Le dalaï-lama cible de cyberattaques chinoises

Publié le par sethkokohongrie

Dalai-lama.jpgUn groupe de chercheurs canadiens et américains a dévoilé, mardi 6 avril, l'existence d'un important réseau d'espionnage en ligne basé en Chine qui avait notamment dans sa mire les secrets militaires indiens ou la correspondance du dalaï-lama. Dans un rapport intitulé "Des ombres dans les nuages", ces chercheurs de l'université de Toronto décrivent "un système complexe de cyberespionnage qui a systématiquement compromis des réseaux d'ordinateurs du gouvernement, d'entreprises et d'universitaires en Inde, des bureaux du dalaï-lama, des Nations unies et de plusieurs autres pays". Ces accusations ont été rejetées depuis Pékin par le ministère des affaires étrangères.

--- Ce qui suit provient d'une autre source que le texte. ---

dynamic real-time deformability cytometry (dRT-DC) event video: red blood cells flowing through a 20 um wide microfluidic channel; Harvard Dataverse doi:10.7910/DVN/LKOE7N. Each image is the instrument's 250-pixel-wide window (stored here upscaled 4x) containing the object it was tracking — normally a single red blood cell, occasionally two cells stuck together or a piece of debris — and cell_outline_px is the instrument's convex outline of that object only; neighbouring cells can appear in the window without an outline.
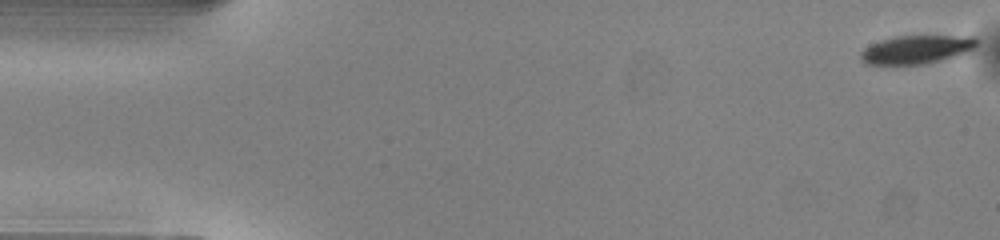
{"species": "common noctule bat (a hibernating species)", "species_latin": "Nyctalus noctula", "temperature_condition": "warm", "stored_images_in_passage": 8, "camera_frame_rate_fps": 3000, "um_per_image_px": 0.085, "animal": {"sex": "male", "body_mass_g": 13.0, "forearm_length_mm": 53.1}, "frame": {"image": 1, "passage_image": 1, "time_ms": 0.0, "image_size_px": [1000, 240], "cell_outline_px": [[980, 40], [976, 48], [968, 52], [956, 56], [924, 64], [864, 64], [860, 60], [860, 52], [864, 48], [880, 40], [896, 36], [976, 36]], "centroid_in_image_um": [77.94, 4.2], "position_along_channel_um": 7.1, "area_um2": 19.42}}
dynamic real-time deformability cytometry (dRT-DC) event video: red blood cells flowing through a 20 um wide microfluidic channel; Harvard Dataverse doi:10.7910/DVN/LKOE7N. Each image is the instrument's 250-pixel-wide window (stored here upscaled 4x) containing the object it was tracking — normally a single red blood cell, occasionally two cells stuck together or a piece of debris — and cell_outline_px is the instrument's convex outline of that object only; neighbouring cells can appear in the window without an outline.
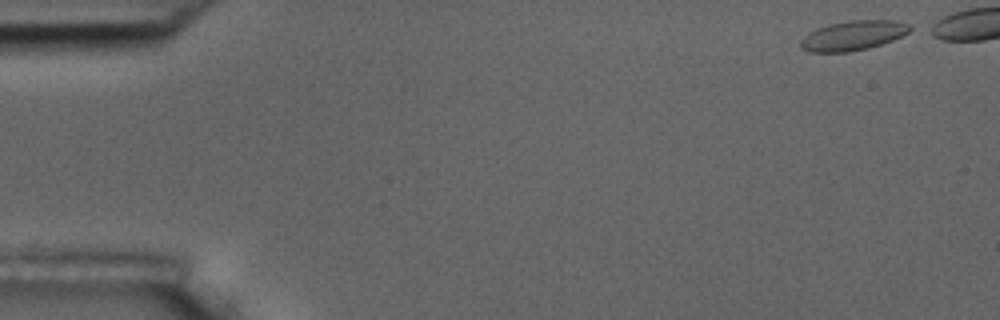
{"species": "common noctule bat (a hibernating species)", "species_latin": "Nyctalus noctula", "temperature_condition": "room temperature", "stored_images_in_passage": 44, "camera_frame_rate_fps": 3000, "um_per_image_px": 0.085, "animal": {"sex": "male", "body_mass_g": 17.5, "forearm_length_mm": 52.3}, "frame": {"image": 1, "passage_image": 1, "time_ms": 0.0, "image_size_px": [1000, 320], "cell_outline_px": [[916, 28], [892, 40], [868, 48], [848, 52], [808, 52], [800, 48], [800, 40], [808, 32], [828, 24], [848, 20], [892, 20], [908, 24]], "centroid_in_image_um": [72.48, 3.01], "position_along_channel_um": 12.5, "area_um2": 18.96}}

Selon le rapport, les pirates ont mis la main sur des données provenant de dizaines d'ordinateurs, surtout en Inde, et portant sur des questions sensibles comme les systèmes de missiles indiens ou les relations sino-indiennes. Ils ont également eu accès à des informations provenant de personnes ou d'entreprises dans 31 pays. "Nous avons retrouvé un document qui semble être une correspondance diplomatique chiffrée, deux documents classés 'secret', six 'd'accès restreint' et cinq 'confidentiel'", ajoute le rapport. Les pirates ont également eu accès à des documents provenant des ambassades de l'Inde et du Pakistan aux Etats-Unis.

1 500 COURRIELS DÉROBÉS

Les chercheurs pensent que les pirates ont eu accès aux documents officiels indiens en attaquant les ordinateurs personnels de hauts responsables, et non pas ceux du gouvernement. Les pirates ont aussi volé quelque 1 500 courriels envoyés depuis le bureau du dalaï-lama, le chef spirituel des Tibétains en exil, entre janvier et novembre 2009. Les cybercriminels se servaient de sites comme Twitter, Yahoo ou Google pour infecter et prendre le contrôle à distance des ordinateurs, notamment par l'envoi de courriels contenant des pièces jointes toxiques.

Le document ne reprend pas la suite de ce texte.